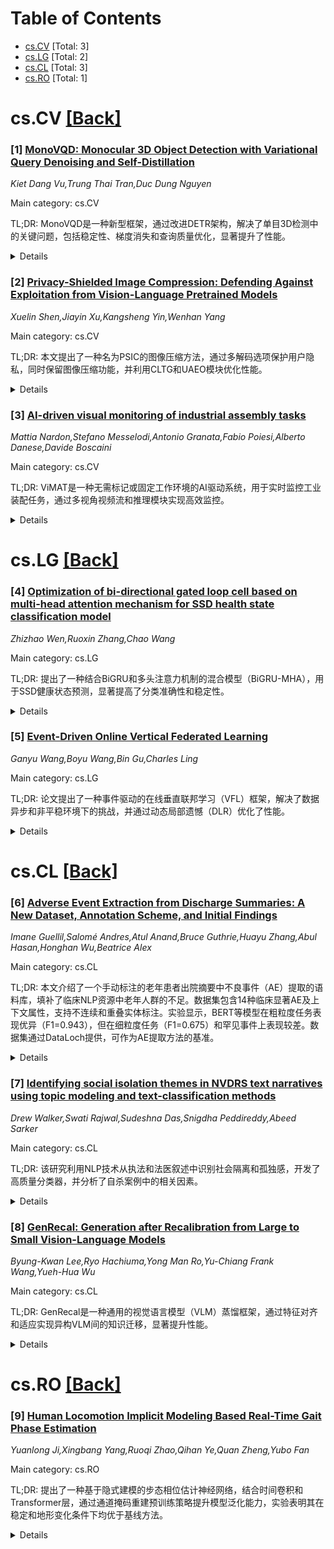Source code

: <div id=toc></div>

# Table of Contents

- [cs.CV](#cs.CV) [Total: 3]
- [cs.LG](#cs.LG) [Total: 2]
- [cs.CL](#cs.CL) [Total: 3]
- [cs.RO](#cs.RO) [Total: 1]


<div id='cs.CV'></div>

# cs.CV [[Back]](#toc)

### [1] [MonoVQD: Monocular 3D Object Detection with Variational Query Denoising and Self-Distillation](https://arxiv.org/abs/2506.14835)
*Kiet Dang Vu,Trung Thai Tran,Duc Dung Nguyen*

Main category: cs.CV

TL;DR: MonoVQD是一种新型框架，通过改进DETR架构，解决了单目3D检测中的关键问题，包括稳定性、梯度消失和查询质量优化，显著提升了性能。


<details>
  <summary>Details</summary>
Motivation: 单目3D检测中，DETR架构的直接应用存在局限性，无法达到最优性能。MonoVQD旨在通过创新方法解决这些问题。

Method: 1. 提出Mask Separated Self-Attention机制，将去噪过程集成到DETR中；2. 引入Variational Query Denoising技术解决梯度消失问题；3. 采用自蒸馏策略优化查询质量。

Result: 在KITTI单目基准测试中表现优异，且其核心组件在多视图3D检测（nuScenes数据集）中也显著提升性能。

Conclusion: MonoVQD通过创新方法显著提升了单目3D检测的性能，并展示了强大的泛化能力。

Abstract: Precisely localizing 3D objects from a single image constitutes a central
challenge in monocular 3D detection. While DETR-like architectures offer a
powerful paradigm, their direct application in this domain encounters inherent
limitations, preventing optimal performance. Our work addresses these
challenges by introducing MonoVQD, a novel framework designed to fundamentally
advance DETR-based monocular 3D detection. We propose three main contributions.
First, we propose the Mask Separated Self-Attention mechanism that enables the
integration of the denoising process into a DETR architecture. This improves
the stability of Hungarian matching to achieve a consistent optimization
objective. Second, we present the Variational Query Denoising technique to
address the gradient vanishing problem of conventional denoising methods, which
severely restricts the efficiency of the denoising process. This explicitly
introduces stochastic properties to mitigate this fundamental limitation and
unlock substantial performance gains. Finally, we introduce a sophisticated
self-distillation strategy, leveraging insights from later decoder layers to
synergistically improve query quality in earlier layers, thereby amplifying the
iterative refinement process. Rigorous experimentation demonstrates that
MonoVQD achieves superior performance on the challenging KITTI monocular
benchmark. Highlighting its broad applicability, MonoVQD's core components
seamlessly integrate into other architectures, delivering significant
performance gains even in multi-view 3D detection scenarios on the nuScenes
dataset and underscoring its robust generalization capabilities.

</details>


### [2] [Privacy-Shielded Image Compression: Defending Against Exploitation from Vision-Language Pretrained Models](https://arxiv.org/abs/2506.15201)
*Xuelin Shen,Jiayin Xu,Kangsheng Yin,Wenhan Yang*

Main category: cs.CV

TL;DR: 本文提出了一种名为PSIC的图像压缩方法，通过多解码选项保护用户隐私，同时保留图像压缩功能，并利用CLTG和UAEO模块优化性能。


<details>
  <summary>Details</summary>
Motivation: 随着视觉语言预训练模型对语义理解的提升，公开图片易被搜索引擎等工具利用，因此需要保护用户隐私。

Method: 提出PSIC方法，支持多解码选项；设计CLTG模块生成偏置信息，UAEO优化函数利用目标模型的软标签；采用自适应多目标优化策略。

Result: 实验证明PSIC能有效保护隐私并保持图像质量，且可无缝集成到现有LIC模型中。

Conclusion: PSIC是一种灵活、高效的隐私保护图像压缩方案，适用于多种下游任务。

Abstract: The improved semantic understanding of vision-language pretrained (VLP)
models has made it increasingly difficult to protect publicly posted images
from being exploited by search engines and other similar tools. In this
context, this paper seeks to protect users' privacy by implementing defenses at
the image compression stage to prevent exploitation. Specifically, we propose a
flexible coding method, termed Privacy-Shielded Image Compression (PSIC), that
can produce bitstreams with multiple decoding options. By default, the
bitstream is decoded to preserve satisfactory perceptual quality while
preventing interpretation by VLP models. Our method also retains the original
image compression functionality. With a customizable input condition, the
proposed scheme can reconstruct the image that preserves its full semantic
information. A Conditional Latent Trigger Generation (CLTG) module is proposed
to produce bias information based on customizable conditions to guide the
decoding process into different reconstructed versions, and an
Uncertainty-Aware Encryption-Oriented (UAEO) optimization function is designed
to leverage the soft labels inferred from the target VLP model's uncertainty on
the training data. This paper further incorporates an adaptive multi-objective
optimization strategy to obtain improved encrypting performance and perceptual
quality simultaneously within a unified training process. The proposed scheme
is plug-and-play and can be seamlessly integrated into most existing Learned
Image Compression (LIC) models. Extensive experiments across multiple
downstream tasks have demonstrated the effectiveness of our design.

</details>


### [3] [AI-driven visual monitoring of industrial assembly tasks](https://arxiv.org/abs/2506.15285)
*Mattia Nardon,Stefano Messelodi,Antonio Granata,Fabio Poiesi,Alberto Danese,Davide Boscaini*

Main category: cs.CV

TL;DR: ViMAT是一种无需标记或固定工作环境的AI驱动系统，用于实时监控工业装配任务，通过多视角视频流和推理模块实现高效监控。


<details>
  <summary>Details</summary>
Motivation: 工业装配任务的视觉监控对防止设备损坏和保障工人安全至关重要，但现有商业解决方案通常需要固定工作环境或视觉标记。

Method: ViMAT结合感知模块（从多视角视频流提取视觉信息）和推理模块（基于观察的装配状态和任务知识推断最可能的动作）。

Result: 在LEGO组件更换和液压模具重组任务中，ViMAT在部分和不确定视觉观察的挑战性场景中表现出色。

Conclusion: ViMAT在无需标记或固定环境的条件下，有效实现了工业装配任务的实时视觉监控。

Abstract: Visual monitoring of industrial assembly tasks is critical for preventing
equipment damage due to procedural errors and ensuring worker safety. Although
commercial solutions exist, they typically require rigid workspace setups or
the application of visual markers to simplify the problem. We introduce ViMAT,
a novel AI-driven system for real-time visual monitoring of assembly tasks that
operates without these constraints. ViMAT combines a perception module that
extracts visual observations from multi-view video streams with a reasoning
module that infers the most likely action being performed based on the observed
assembly state and prior task knowledge. We validate ViMAT on two assembly
tasks, involving the replacement of LEGO components and the reconfiguration of
hydraulic press molds, demonstrating its effectiveness through quantitative and
qualitative analysis in challenging real-world scenarios characterized by
partial and uncertain visual observations. Project page:
https://tev-fbk.github.io/ViMAT

</details>


<div id='cs.LG'></div>

# cs.LG [[Back]](#toc)

### [4] [Optimization of bi-directional gated loop cell based on multi-head attention mechanism for SSD health state classification model](https://arxiv.org/abs/2506.14830)
*Zhizhao Wen,Ruoxin Zhang,Chao Wang*

Main category: cs.LG

TL;DR: 提出了一种结合BiGRU和多头注意力机制的混合模型（BiGRU-MHA），用于SSD健康状态预测，显著提高了分类准确性和稳定性。


<details>
  <summary>Details</summary>
Motivation: SSD健康状态预测对数据可靠性至关重要，传统模型存在泛化能力不足的问题。

Method: 利用BiGRU网络的双向时序建模能力捕捉SSD退化特征，并通过多头注意力机制动态分配特征权重。

Result: 训练集和测试集分类准确率分别为92.70%和92.44%，AUC为0.94，泛化能力优异。

Conclusion: 该模型为SSD健康预测提供了新技术方案，可显著降低数据丢失风险并优化维护成本。

Abstract: Aiming at the critical role of SSD health state prediction in data
reliability assurance, this study proposes a hybrid BiGRU-MHA model that
incorporates a multi-head attention mechanism to enhance the accuracy and
stability of storage device health classification. The model innovatively
integrates temporal feature extraction and key information focusing
capabilities. Specifically, it leverages the bidirectional timing modeling
advantages of the BiGRU network to capture both forward and backward
dependencies of SSD degradation features. Simultaneously, the multi-head
attention mechanism dynamically assigns feature weights, improving the model's
sensitivity to critical health indicators. Experimental results show that the
proposed model achieves classification accuracies of 92.70% on the training set
and 92.44% on the test set, with a minimal performance gap of only 0.26%,
demonstrating excellent generalization ability. Further analysis using the
receiver operating characteristic (ROC) curve shows an area under the curve
(AUC) of 0.94 on the test set, confirming the model's robust binary
classification performance. This work not only presents a new technical
approach for SSD health prediction but also addresses the generalization
bottleneck of traditional models, offering a verifiable method with practical
value for preventive maintenance of industrial-grade storage systems. The
results show the model can significantly reduce data loss risks by providing
early failure warnings and help optimize maintenance costs, supporting
intelligent decision-making in building reliable storage systems for cloud
computing data centers and edge storage environments.

</details>


### [5] [Event-Driven Online Vertical Federated Learning](https://arxiv.org/abs/2506.14911)
*Ganyu Wang,Boyu Wang,Bin Gu,Charles Ling*

Main category: cs.LG

TL;DR: 论文提出了一种事件驱动的在线垂直联邦学习（VFL）框架，解决了数据异步和非平稳环境下的挑战，并通过动态局部遗憾（DLR）优化了性能。


<details>
  <summary>Details</summary>
Motivation: 在线学习在VFL中更具适应性，但数据异步性和非平稳性带来了挑战，现有研究未充分解决。

Method: 提出事件驱动的在线VFL框架，仅激活部分客户端，引入动态局部遗憾（DLR）处理非凸和非平稳问题。

Result: 实验表明，该框架在非平稳数据下更稳定，显著降低了通信和计算成本。

Conclusion: 该框架为在线VFL提供了高效解决方案，适用于现实场景。

Abstract: Online learning is more adaptable to real-world scenarios in Vertical
Federated Learning (VFL) compared to offline learning. However, integrating
online learning into VFL presents challenges due to the unique nature of VFL,
where clients possess non-intersecting feature sets for the same sample. In
real-world scenarios, the clients may not receive data streaming for the
disjoint features for the same entity synchronously. Instead, the data are
typically generated by an \emph{event} relevant to only a subset of clients. We
are the first to identify these challenges in online VFL, which have been
overlooked by previous research. To address these challenges, we proposed an
event-driven online VFL framework. In this framework, only a subset of clients
were activated during each event, while the remaining clients passively
collaborated in the learning process. Furthermore, we incorporated
\emph{dynamic local regret (DLR)} into VFL to address the challenges posed by
online learning problems with non-convex models within a non-stationary
environment. We conducted a comprehensive regret analysis of our proposed
framework, specifically examining the DLR under non-convex conditions with
event-driven online VFL. Extensive experiments demonstrated that our proposed
framework was more stable than the existing online VFL framework under
non-stationary data conditions while also significantly reducing communication
and computation costs.

</details>


<div id='cs.CL'></div>

# cs.CL [[Back]](#toc)

### [6] [Adverse Event Extraction from Discharge Summaries: A New Dataset, Annotation Scheme, and Initial Findings](https://arxiv.org/abs/2506.14900)
*Imane Guellil,Salomé Andres,Atul Anand,Bruce Guthrie,Huayu Zhang,Abul Hasan,Honghan Wu,Beatrice Alex*

Main category: cs.CL

TL;DR: 本文介绍了一个手动标注的老年患者出院摘要中不良事件（AE）提取的语料库，填补了临床NLP资源中老年人群的不足。数据集包含14种临床显著AE及上下文属性，支持不连续和重叠实体标注。实验显示，BERT等模型在粗粒度任务表现优异（F1=0.943），但在细粒度任务（F1=0.675）和罕见事件上表现较差。数据集通过DataLoch提供，可作为AE提取方法的基准。


<details>
  <summary>Details</summary>
Motivation: 老年患者在临床NLP资源中代表性不足，现有研究对不连续和重叠实体的处理有限，因此需要构建一个专门针对老年患者的AE标注数据集。

Method: 构建了一个包含14种AE及其上下文属性的手动标注数据集，支持不连续和重叠实体。使用FlairNLP评估了多种模型（如BERT）在三种标注粒度上的表现。

Result: BERT在粗粒度任务上表现优异（F1=0.943），但在细粒度任务（F1=0.675）和罕见事件上表现较差，表明复杂临床语言和罕见事件的检测仍具挑战性。

Conclusion: 尽管粗粒度任务表现良好，细粒度AE提取和罕见事件检测仍需改进。该数据集为未来研究提供了基准，支持跨数据集泛化。

Abstract: In this work, we present a manually annotated corpus for Adverse Event (AE)
extraction from discharge summaries of elderly patients, a population often
underrepresented in clinical NLP resources. The dataset includes 14 clinically
significant AEs-such as falls, delirium, and intracranial haemorrhage, along
with contextual attributes like negation, diagnosis type, and in-hospital
occurrence. Uniquely, the annotation schema supports both discontinuous and
overlapping entities, addressing challenges rarely tackled in prior work. We
evaluate multiple models using FlairNLP across three annotation granularities:
fine-grained, coarse-grained, and coarse-grained with negation. While
transformer-based models (e.g., BERT-cased) achieve strong performance on
document-level coarse-grained extraction (F1 = 0.943), performance drops
notably for fine-grained entity-level tasks (e.g., F1 = 0.675), particularly
for rare events and complex attributes. These results demonstrate that despite
high-level scores, significant challenges remain in detecting underrepresented
AEs and capturing nuanced clinical language. Developed within a Trusted
Research Environment (TRE), the dataset is available upon request via DataLoch
and serves as a robust benchmark for evaluating AE extraction methods and
supporting future cross-dataset generalisation.

</details>


### [7] [Identifying social isolation themes in NVDRS text narratives using topic modeling and text-classification methods](https://arxiv.org/abs/2506.15030)
*Drew Walker,Swati Rajwal,Sudeshna Das,Snigdha Peddireddy,Abeed Sarker*

Main category: cs.CL

TL;DR: 该研究利用NLP技术从执法和法医叙述中识别社会隔离和孤独感，开发了高质量分类器，并分析了自杀案例中的相关因素。


<details>
  <summary>Details</summary>
Motivation: 社会隔离和孤独感近年增加，与自杀率密切相关，但未被美国国家暴力死亡报告系统记录，因此需要新方法识别。

Method: 使用主题建模生成词典，并结合监督学习分类器，分析2002至2020年30万例自杀案例。

Result: 开发出高质量分类器（F1平均0.86，准确率0.82），识别出1,198例慢性社会隔离案例，男性、同性恋或离婚者风险更高。

Conclusion: 该方法可改进美国社会隔离和孤独感的监测与预防。

Abstract: Social isolation and loneliness, which have been increasing in recent years
strongly contribute toward suicide rates. Although social isolation and
loneliness are not currently recorded within the US National Violent Death
Reporting System's (NVDRS) structured variables, natural language processing
(NLP) techniques can be used to identify these constructs in law enforcement
and coroner medical examiner narratives. Using topic modeling to generate
lexicon development and supervised learning classifiers, we developed
high-quality classifiers (average F1: .86, accuracy: .82). Evaluating over
300,000 suicides from 2002 to 2020, we identified 1,198 mentioning chronic
social isolation. Decedents had higher odds of chronic social isolation
classification if they were men (OR = 1.44; CI: 1.24, 1.69, p<.0001), gay (OR =
3.68; 1.97, 6.33, p<.0001), or were divorced (OR = 3.34; 2.68, 4.19, p<.0001).
We found significant predictors for other social isolation topics of recent or
impending divorce, child custody loss, eviction or recent move, and break-up.
Our methods can improve surveillance and prevention of social isolation and
loneliness in the United States.

</details>


### [8] [GenRecal: Generation after Recalibration from Large to Small Vision-Language Models](https://arxiv.org/abs/2506.15681)
*Byung-Kwan Lee,Ryo Hachiuma,Yong Man Ro,Yu-Chiang Frank Wang,Yueh-Hua Wu*

Main category: cs.CL

TL;DR: GenRecal是一种通用的视觉语言模型（VLM）蒸馏框架，通过特征对齐和适应实现异构VLM间的知识迁移，显著提升性能。


<details>
  <summary>Details</summary>
Motivation: 解决异构VLM架构多样性导致的蒸馏困难，使其在资源受限设备上高效部署。

Method: 提出Generation after Recalibration (GenRecal)框架，包含Recalibrator模块，对齐异构VLM的特征表示。

Result: 在多个基准测试中显著提升性能，超越开源和闭源VLM。

Conclusion: GenRecal为异构VLM知识蒸馏提供了一种高效通用解决方案。

Abstract: Recent advancements in vision-language models (VLMs) have leveraged large
language models (LLMs) to achieve performance on par with closed-source systems
like GPT-4V. However, deploying these models in real-world scenarios,
particularly on resource-constrained devices, remains challenging due to their
substantial computational demands. This has spurred interest in distilling
knowledge from large VLMs into smaller, more efficient counterparts. A key
challenge arises here from the diversity of VLM architectures, which are built
on different LLMs and employ varying token types-differing in vocabulary size,
token splits, and token index ordering. To address this challenge of limitation
to a specific VLM type, we present Generation after Recalibration (GenRecal), a
novel, general-purpose distillation framework for VLMs. GenRecal incorporates a
Recalibrator that aligns and adapts feature representations between
heterogeneous VLMs, enabling effective knowledge transfer across different
types of VLMs. Through extensive experiments on multiple challenging
benchmarks, we demonstrate that GenRecal significantly improves baseline
performances, eventually outperforming large-scale open- and closed-source
VLMs.

</details>


<div id='cs.RO'></div>

# cs.RO [[Back]](#toc)

### [9] [Human Locomotion Implicit Modeling Based Real-Time Gait Phase Estimation](https://arxiv.org/abs/2506.15150)
*Yuanlong Ji,Xingbang Yang,Ruoqi Zhao,Qihan Ye,Quan Zheng,Yubo Fan*

Main category: cs.RO

TL;DR: 提出了一种基于隐式建模的步态相位估计神经网络，结合时间卷积和Transformer层，通过通道掩码重建预训练策略提升模型泛化能力，实验表明其在稳定和地形变化条件下均优于基线方法。


<details>
  <summary>Details</summary>
Motivation: 解决现有基于IMU信号的步态相位估计方法在高精度和鲁棒性方面的不足，特别是在地形变化时的性能问题。

Method: 开发了一种结合时间卷积和Transformer层的神经网络，采用通道掩码重建预训练策略，将步态相位状态向量和IMU信号作为联合观测。

Result: 在稳定地形下步态相位RMSE为2.729±1.071%，相位率MAE为0.037±0.016%；地形变化时RMSE为3.215±1.303%，MAE为0.050±0.023%。硬件验证表明算法能可靠识别步态周期和关键事件。

Conclusion: 该方法为更智能和自适应的外骨骼系统提供了基础，提升了人机交互的安全性和效率。

Abstract: Gait phase estimation based on inertial measurement unit (IMU) signals
facilitates precise adaptation of exoskeletons to individual gait variations.
However, challenges remain in achieving high accuracy and robustness,
particularly during periods of terrain changes. To address this, we develop a
gait phase estimation neural network based on implicit modeling of human
locomotion, which combines temporal convolution for feature extraction with
transformer layers for multi-channel information fusion. A channel-wise masked
reconstruction pre-training strategy is proposed, which first treats gait phase
state vectors and IMU signals as joint observations of human locomotion, thus
enhancing model generalization. Experimental results demonstrate that the
proposed method outperforms existing baseline approaches, achieving a gait
phase RMSE of $2.729 \pm 1.071%$ and phase rate MAE of $0.037 \pm 0.016%$ under
stable terrain conditions with a look-back window of 2 seconds, and a phase
RMSE of $3.215 \pm 1.303%$ and rate MAE of $0.050 \pm 0.023%$ under terrain
transitions. Hardware validation on a hip exoskeleton further confirms that the
algorithm can reliably identify gait cycles and key events, adapting to various
continuous motion scenarios. This research paves the way for more intelligent
and adaptive exoskeleton systems, enabling safer and more efficient human-robot
interaction across diverse real-world environments.

</details>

◇ ◇ ◇ ◇ ◇ ◇ ◇

Exercise directions: Would you print exactly, and only, the lines of the data above from the line with "TL;DR: 提出了一种结合" through the line with "Abstract: Aiming at", inclusive?

Your response:
TL;DR: 提出了一种结合BiGRU和多头注意力机制的混合模型（BiGRU-MHA），用于SSD健康状态预测，显著提高了分类准确性和稳定性。


<details>
  <summary>Details</summary>
Motivation: SSD健康状态预测对数据可靠性至关重要，传统模型存在泛化能力不足的问题。

Method: 利用BiGRU网络的双向时序建模能力捕捉SSD退化特征，并通过多头注意力机制动态分配特征权重。

Result: 训练集和测试集分类准确率分别为92.70%和92.44%，AUC为0.94，泛化能力优异。

Conclusion: 该模型为SSD健康预测提供了新技术方案，可显著降低数据丢失风险并优化维护成本。

Abstract: Aiming at the critical role of SSD health state prediction in data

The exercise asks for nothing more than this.